La Lavanda officinale (Lavandula angustifolia Mill.) viene apprezzata in campo medicinale per il suo importante contenuto in olio essenziale, considerato tra i più sicuri e adatto a tutti: infatti, può essere preso in considerazione, seppur con le dovute cautele, anche in ambito pediatrico. La sicurezza di impiego è legata principalmente alla composizione chimica, che evidenzia la presenza prevalente di esteri (soprattutto linalile acetato), alcoli (in particolare linalolo), mono e sesquiterpeni, mentre il contenuto di canfora (più tossica) è molto basso.
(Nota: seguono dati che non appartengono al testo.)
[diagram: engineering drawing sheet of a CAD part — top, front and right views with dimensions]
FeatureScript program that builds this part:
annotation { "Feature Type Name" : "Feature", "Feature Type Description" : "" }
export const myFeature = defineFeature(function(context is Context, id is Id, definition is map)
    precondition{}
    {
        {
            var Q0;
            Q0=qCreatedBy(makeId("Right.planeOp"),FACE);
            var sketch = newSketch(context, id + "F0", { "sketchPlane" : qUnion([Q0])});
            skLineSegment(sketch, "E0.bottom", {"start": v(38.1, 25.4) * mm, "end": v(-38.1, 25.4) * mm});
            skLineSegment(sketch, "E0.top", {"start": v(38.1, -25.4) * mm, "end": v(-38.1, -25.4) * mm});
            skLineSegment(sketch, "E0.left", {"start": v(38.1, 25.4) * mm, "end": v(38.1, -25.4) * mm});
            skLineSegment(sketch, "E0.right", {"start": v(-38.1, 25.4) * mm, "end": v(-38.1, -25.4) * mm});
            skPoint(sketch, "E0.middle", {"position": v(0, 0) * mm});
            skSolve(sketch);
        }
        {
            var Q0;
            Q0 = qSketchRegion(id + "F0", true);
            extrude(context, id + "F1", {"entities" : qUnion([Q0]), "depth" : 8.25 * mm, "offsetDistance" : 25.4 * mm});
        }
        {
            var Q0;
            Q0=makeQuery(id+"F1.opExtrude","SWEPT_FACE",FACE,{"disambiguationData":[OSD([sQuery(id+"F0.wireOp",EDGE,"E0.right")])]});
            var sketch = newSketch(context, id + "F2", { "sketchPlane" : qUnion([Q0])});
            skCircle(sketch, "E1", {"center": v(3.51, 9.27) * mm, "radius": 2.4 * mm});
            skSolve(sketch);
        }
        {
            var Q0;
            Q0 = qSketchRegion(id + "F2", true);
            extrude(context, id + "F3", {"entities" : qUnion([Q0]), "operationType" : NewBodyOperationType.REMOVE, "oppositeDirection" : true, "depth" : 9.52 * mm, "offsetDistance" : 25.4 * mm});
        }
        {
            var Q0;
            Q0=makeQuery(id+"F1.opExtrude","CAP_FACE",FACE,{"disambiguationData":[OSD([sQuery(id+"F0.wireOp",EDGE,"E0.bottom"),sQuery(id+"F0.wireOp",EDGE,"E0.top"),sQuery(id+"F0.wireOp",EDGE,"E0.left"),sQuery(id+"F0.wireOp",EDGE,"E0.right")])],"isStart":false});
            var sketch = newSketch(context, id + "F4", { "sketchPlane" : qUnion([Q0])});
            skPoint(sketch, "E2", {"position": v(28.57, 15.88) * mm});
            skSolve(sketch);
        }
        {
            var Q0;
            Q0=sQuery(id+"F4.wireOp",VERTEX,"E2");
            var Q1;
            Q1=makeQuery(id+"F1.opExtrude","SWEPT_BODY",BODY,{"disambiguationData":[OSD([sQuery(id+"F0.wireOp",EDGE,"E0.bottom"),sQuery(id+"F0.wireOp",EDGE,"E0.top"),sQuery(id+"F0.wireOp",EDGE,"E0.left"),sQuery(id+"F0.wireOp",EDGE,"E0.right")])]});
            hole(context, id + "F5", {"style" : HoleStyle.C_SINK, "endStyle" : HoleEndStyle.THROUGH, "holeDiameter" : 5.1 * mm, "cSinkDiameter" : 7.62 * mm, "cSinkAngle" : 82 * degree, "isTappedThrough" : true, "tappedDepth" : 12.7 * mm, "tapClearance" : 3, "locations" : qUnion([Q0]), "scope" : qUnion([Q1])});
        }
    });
Gli oli essenziali hanno la caratteristica di essere formati da composti volatili o aromatici che sono in grado di espandersi facilmente nell’aria e stimolare il nostro sistema olfattivo che, collegato al sistema nervoso centrale, produce svariati effetti benefici sul nostro organismo (da qui il termine Aromaterapia): inoltre, i costituenti dell’olio essenziale di Lavanda officinale assunti per bocca sono in grado di superare facilmente la barriera ematoencefalica (una sorta di filtro che ha la funzione di trattenere sostanze nocive per il cervello) e di raggiungere i centri nervosi; la contemporanea interazione delle sostanze volatili con il sistema olfattivo, determina un aumento della produzione di serotonina e dopamina, importanti mediatori chimici coinvolti nel mantenimento del tono dell’umore e della sensazione di appagamento.

Farmaco naturale anti-stress

Le particolari proprietà della Lavanda, efficaci per il nostro sistema nervoso centrale, vengono esaltate anche da un altro meccanismo d’azione, quello legato alla capacità di attivare il sistema del G.A.B.A., ovvero l’acido gamma amino butirrico, diffuso nel cervello e nel midollo spinale (i suoi recettori sono il bersaglio dei farmaci ansiolitici ed ipnotici): grazie a questa preziosa proprietà, l’uso di questa pianta medicinale consente un miglior controllo degli stati d’ansia e svolge un’azione riequilibrante e armonizzante. D’altra parte la Lavanda è la pianta medicinale più studiata per i suoi effetti ansiolitici: viene descritta nelle monografie dell’EMA (European Medicines Agency) come Farmaco Vegetale Tradizionale indicato per il trattamento dello stress mentale di medio grado e come rimedio utile per il trattamento dell’insonnia e i suoi effetti rilassanti sono stati ampiamente verificati valutando alcuni parametri dell’attività elettrica del cervello: dopo l’inalazione dell’olio essenziale, infatti, all’esame elettroencefalografico le onde elettriche cerebrali mostrano l’andamento tipico di uno stato di relax e benessere.
Questa sua azione sedativa è evidente sia nell’animale che nell’uomo: significativo è l’effetto sul topolino da esperimento che, dopo essere stato reso iperattivo a seguito dell’assunzione di caffeina, ha riconquistato rapidamente la condizione di normalità grazie alla semplice inalazione dell’olio essenziale di Lavanda.